### Source data ###

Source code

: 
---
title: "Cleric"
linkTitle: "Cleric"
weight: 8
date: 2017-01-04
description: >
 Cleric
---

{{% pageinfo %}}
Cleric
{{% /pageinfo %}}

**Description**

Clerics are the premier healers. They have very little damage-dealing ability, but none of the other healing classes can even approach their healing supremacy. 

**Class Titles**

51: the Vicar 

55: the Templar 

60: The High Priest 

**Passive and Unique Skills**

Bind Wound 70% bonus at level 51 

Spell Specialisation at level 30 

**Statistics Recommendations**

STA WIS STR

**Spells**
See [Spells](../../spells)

###
### Source data ###

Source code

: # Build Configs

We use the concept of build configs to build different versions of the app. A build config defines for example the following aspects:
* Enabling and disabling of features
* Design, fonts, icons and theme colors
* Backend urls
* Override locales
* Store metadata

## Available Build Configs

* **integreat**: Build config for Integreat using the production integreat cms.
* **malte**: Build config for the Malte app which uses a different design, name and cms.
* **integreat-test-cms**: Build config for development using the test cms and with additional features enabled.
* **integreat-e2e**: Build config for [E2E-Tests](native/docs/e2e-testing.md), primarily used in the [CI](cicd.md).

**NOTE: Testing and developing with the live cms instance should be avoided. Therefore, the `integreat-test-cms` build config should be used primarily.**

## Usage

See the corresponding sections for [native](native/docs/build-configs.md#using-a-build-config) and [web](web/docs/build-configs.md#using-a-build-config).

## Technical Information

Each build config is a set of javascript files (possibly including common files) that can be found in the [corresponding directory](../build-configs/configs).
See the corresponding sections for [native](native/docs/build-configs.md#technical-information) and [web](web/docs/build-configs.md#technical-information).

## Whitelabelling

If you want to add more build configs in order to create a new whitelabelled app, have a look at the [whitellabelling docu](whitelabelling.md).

###

Task objective: In the entries above, locate every line with the word "corresponding" and copy it.

Problem solution:
See the corresponding sections for [native](native/docs/build-configs.md#using-a-build-config) and [web](web/docs/build-configs.md#using-a-build-config).
Each build config is a set of javascript files (possibly including common files) that can be found in the [corresponding directory](../build-configs/configs).
See the corresponding sections for [native](native/docs/build-configs.md#technical-information) and [web](web/docs/build-configs.md#technical-information).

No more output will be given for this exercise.